→ What is needed
Write down the listing again exactly as it appears below, without its pictures.

→ Provided material
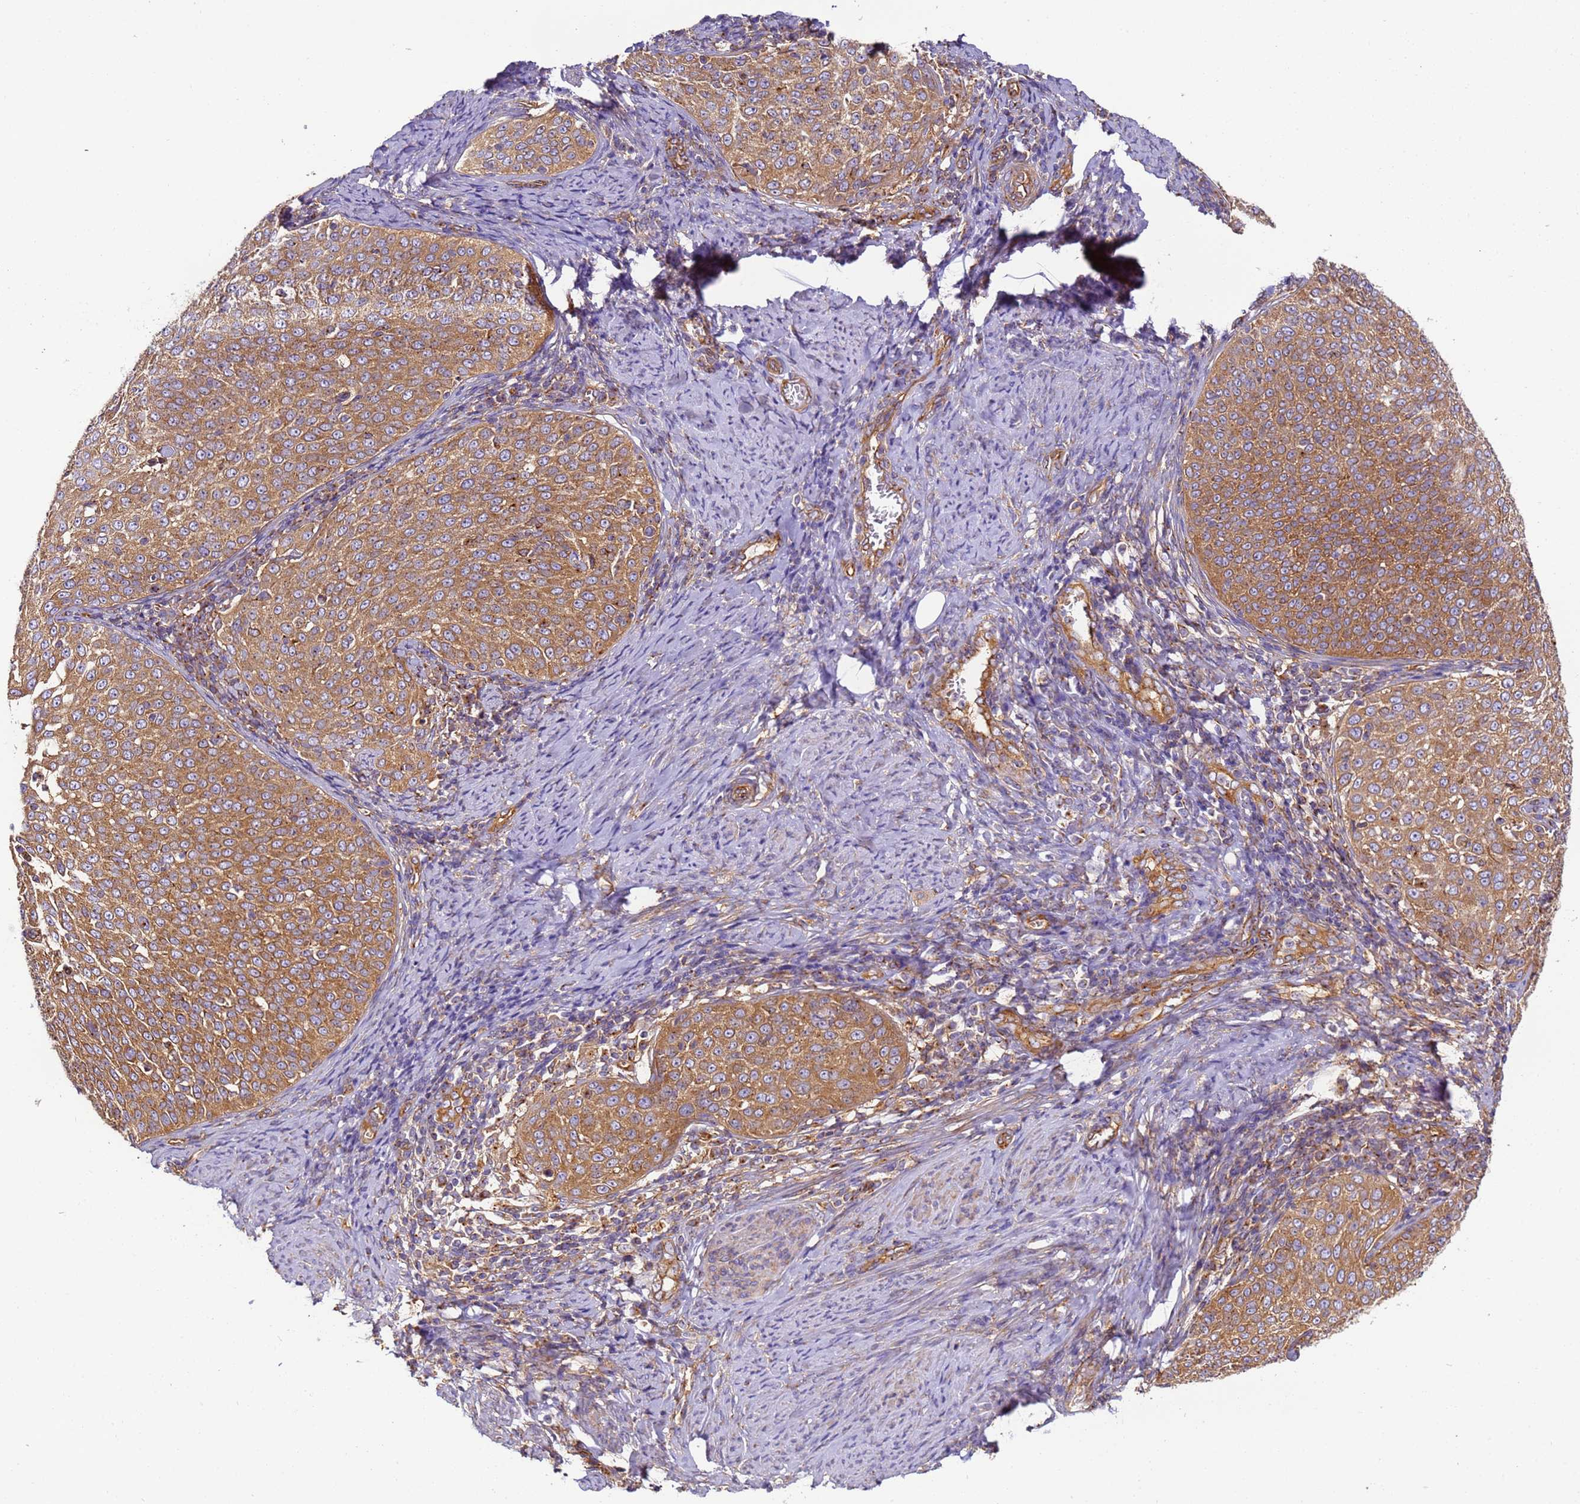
{"staining": {"intensity": "moderate", "quantity": ">75%", "location": "cytoplasmic/membranous"}, "tissue": "cervical cancer", "cell_type": "Tumor cells", "image_type": "cancer", "snomed": [{"axis": "morphology", "description": "Squamous cell carcinoma, NOS"}, {"axis": "topography", "description": "Cervix"}], "caption": "Immunohistochemical staining of human cervical cancer (squamous cell carcinoma) exhibits medium levels of moderate cytoplasmic/membranous staining in about >75% of tumor cells.", "gene": "DYNC1I2", "patient": {"sex": "female", "age": 57}}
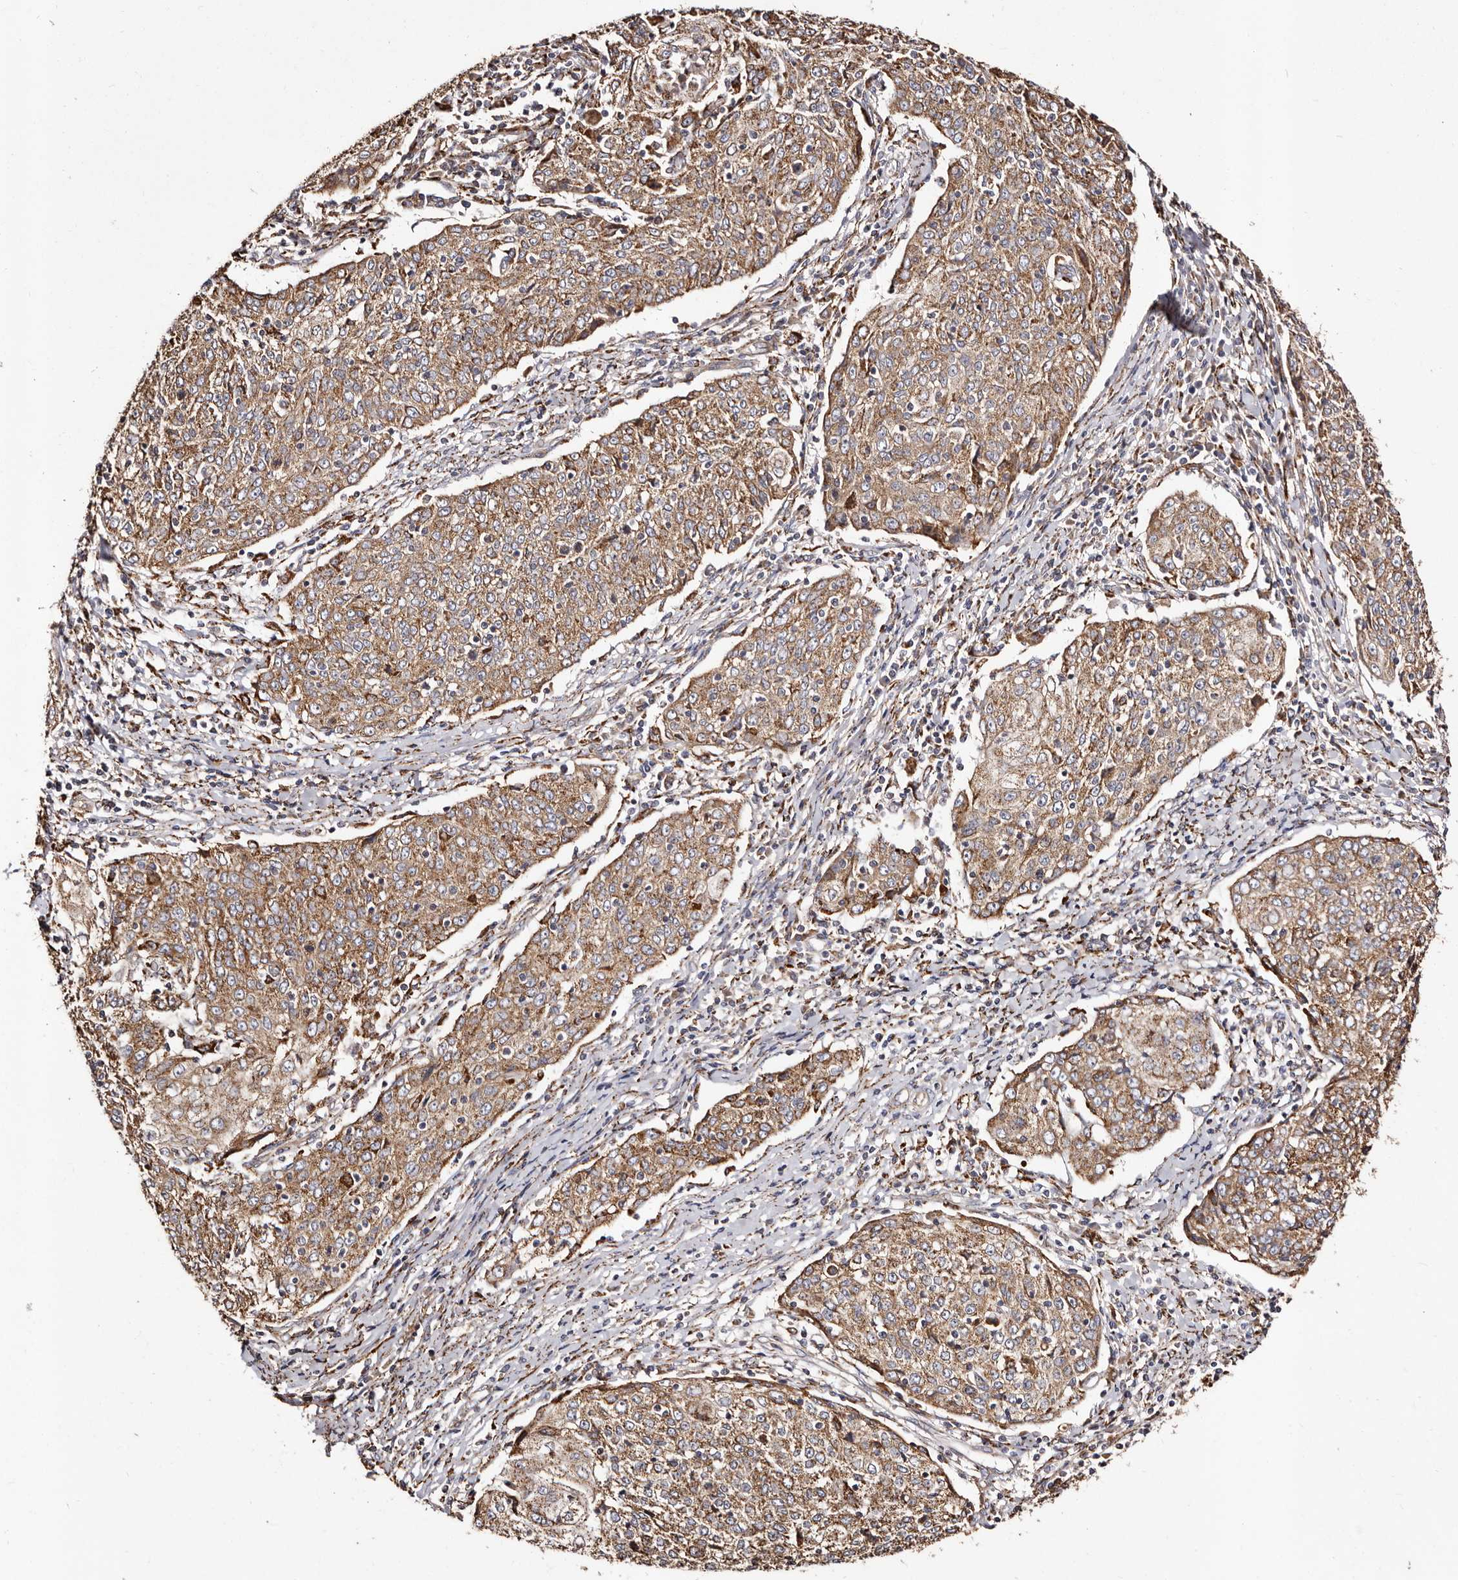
{"staining": {"intensity": "moderate", "quantity": ">75%", "location": "cytoplasmic/membranous"}, "tissue": "cervical cancer", "cell_type": "Tumor cells", "image_type": "cancer", "snomed": [{"axis": "morphology", "description": "Squamous cell carcinoma, NOS"}, {"axis": "topography", "description": "Cervix"}], "caption": "The histopathology image demonstrates immunohistochemical staining of cervical squamous cell carcinoma. There is moderate cytoplasmic/membranous staining is seen in about >75% of tumor cells.", "gene": "LUZP1", "patient": {"sex": "female", "age": 48}}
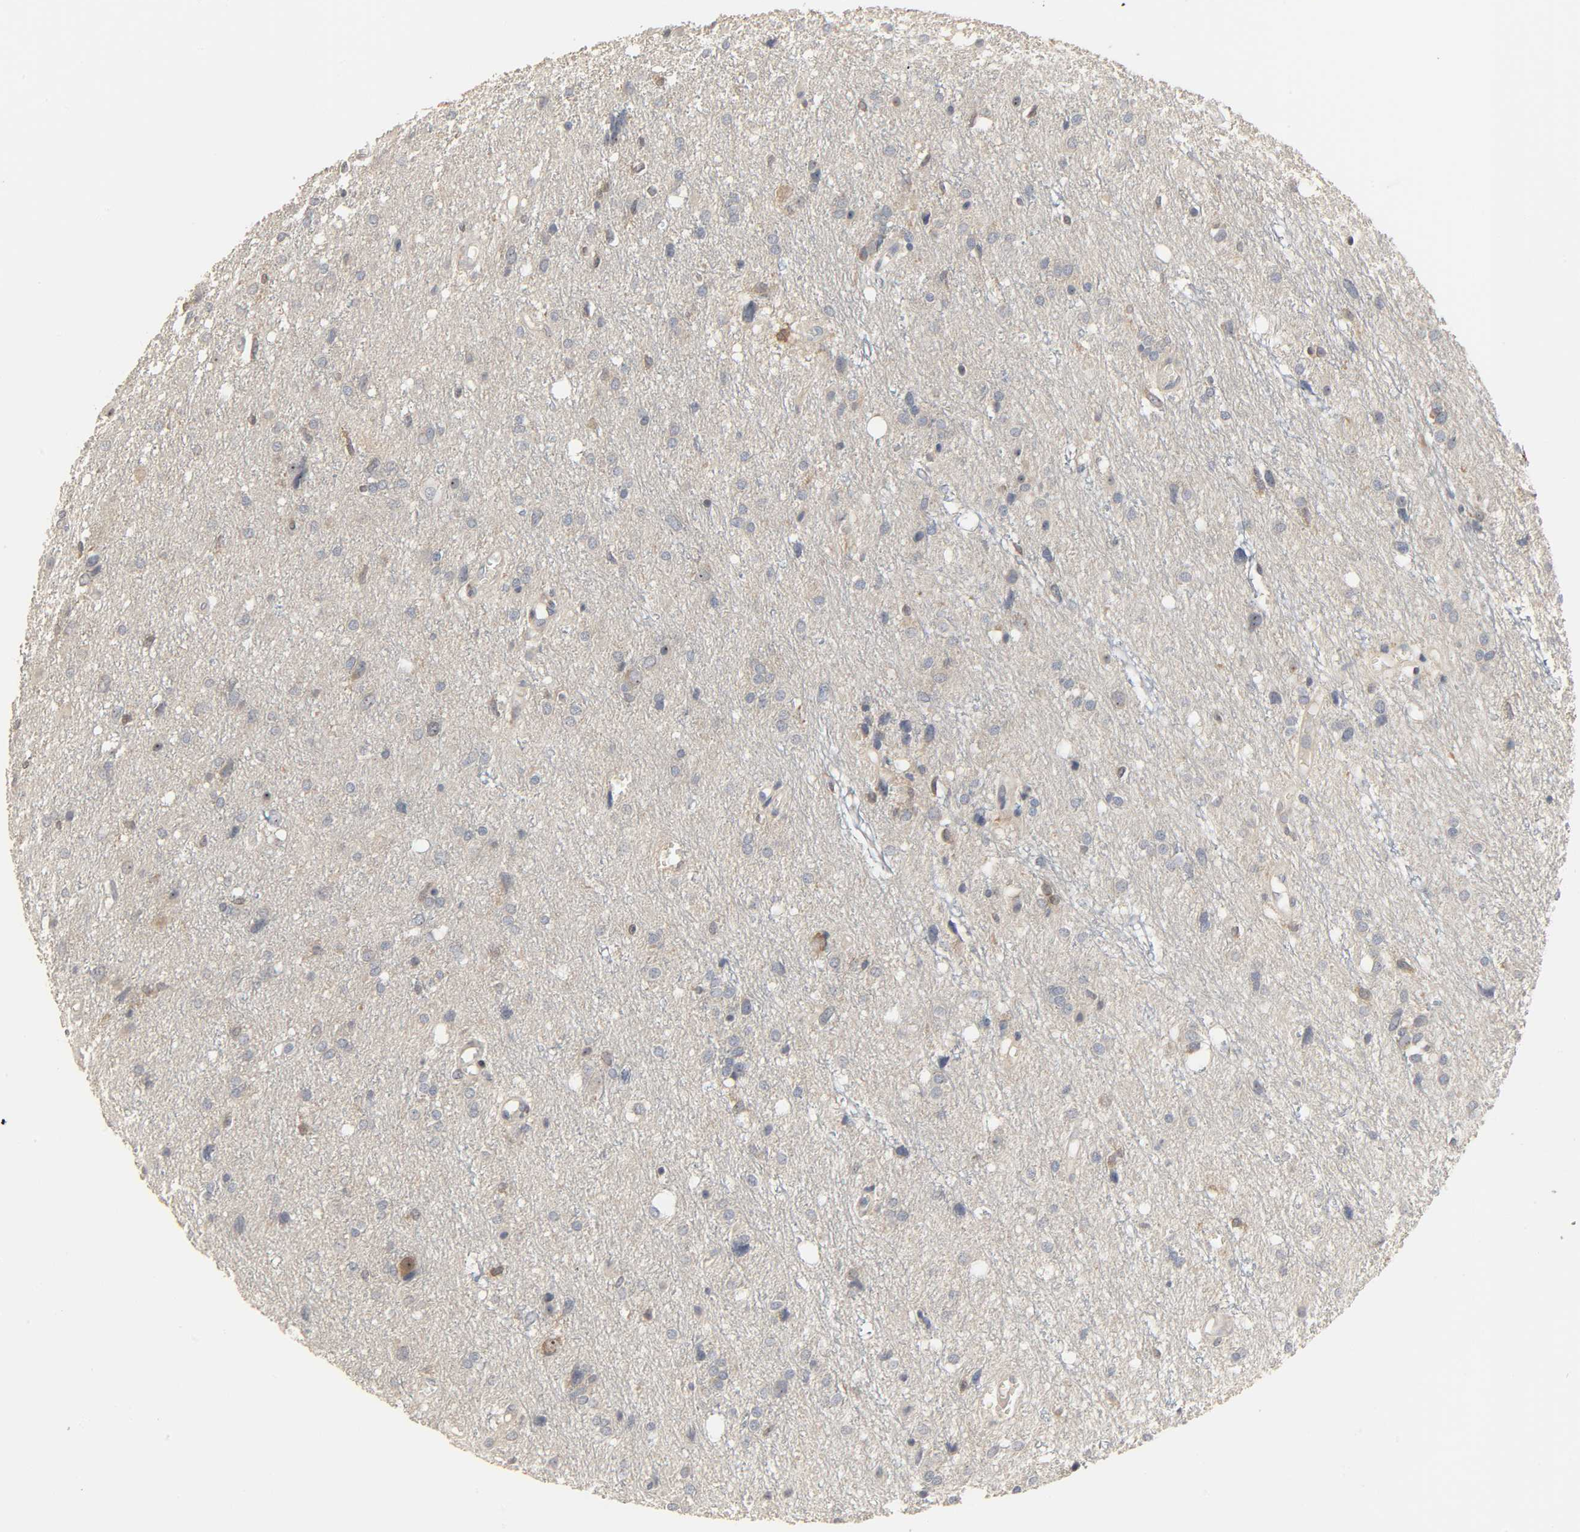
{"staining": {"intensity": "moderate", "quantity": "<25%", "location": "cytoplasmic/membranous,nuclear"}, "tissue": "glioma", "cell_type": "Tumor cells", "image_type": "cancer", "snomed": [{"axis": "morphology", "description": "Glioma, malignant, High grade"}, {"axis": "topography", "description": "Brain"}], "caption": "A brown stain labels moderate cytoplasmic/membranous and nuclear positivity of a protein in glioma tumor cells. (DAB (3,3'-diaminobenzidine) IHC, brown staining for protein, blue staining for nuclei).", "gene": "PLEKHA2", "patient": {"sex": "female", "age": 59}}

→ Response area
{"staining": {"intensity": "moderate", "quantity": ">75%", "location": "cytoplasmic/membranous"}, "tissue": "cervical cancer", "cell_type": "Tumor cells", "image_type": "cancer", "snomed": [{"axis": "morphology", "description": "Squamous cell carcinoma, NOS"}, {"axis": "topography", "description": "Cervix"}], "caption": "Immunohistochemical staining of human cervical cancer (squamous cell carcinoma) exhibits medium levels of moderate cytoplasmic/membranous staining in about >75% of tumor cells.", "gene": "DYNC1I2", "patient": {"sex": "female", "age": 57}}
{"staining": {"intensity": "moderate", "quantity": ">75%", "location": "cytoplasmic/membranous"}, "tissue": "cervical cancer", "cell_type": "Tumor cells", "image_type": "cancer", "snomed": [{"axis": "morphology", "description": "Squamous cell carcinoma, NOS"}, {"axis": "topography", "description": "Cervix"}], "caption": "The histopathology image demonstrates immunohistochemical staining of cervical squamous cell carcinoma. There is moderate cytoplasmic/membranous staining is seen in about >75% of tumor cells.", "gene": "LUZP1", "patient": {"sex": "female", "age": 48}}
{"staining": {"intensity": "moderate", "quantity": "<25%", "location": "cytoplasmic/membranous,nuclear"}, "tissue": "glioma", "cell_type": "Tumor cells", "image_type": "cancer", "snomed": [{"axis": "morphology", "description": "Glioma, malignant, High grade"}, {"axis": "topography", "description": "Brain"}], "caption": "A brown stain labels moderate cytoplasmic/membranous and nuclear positivity of a protein in glioma tumor cells. (DAB (3,3'-diaminobenzidine) IHC, brown staining for protein, blue staining for nuclei).", "gene": "PLEKHA2", "patient": {"sex": "female", "age": 59}}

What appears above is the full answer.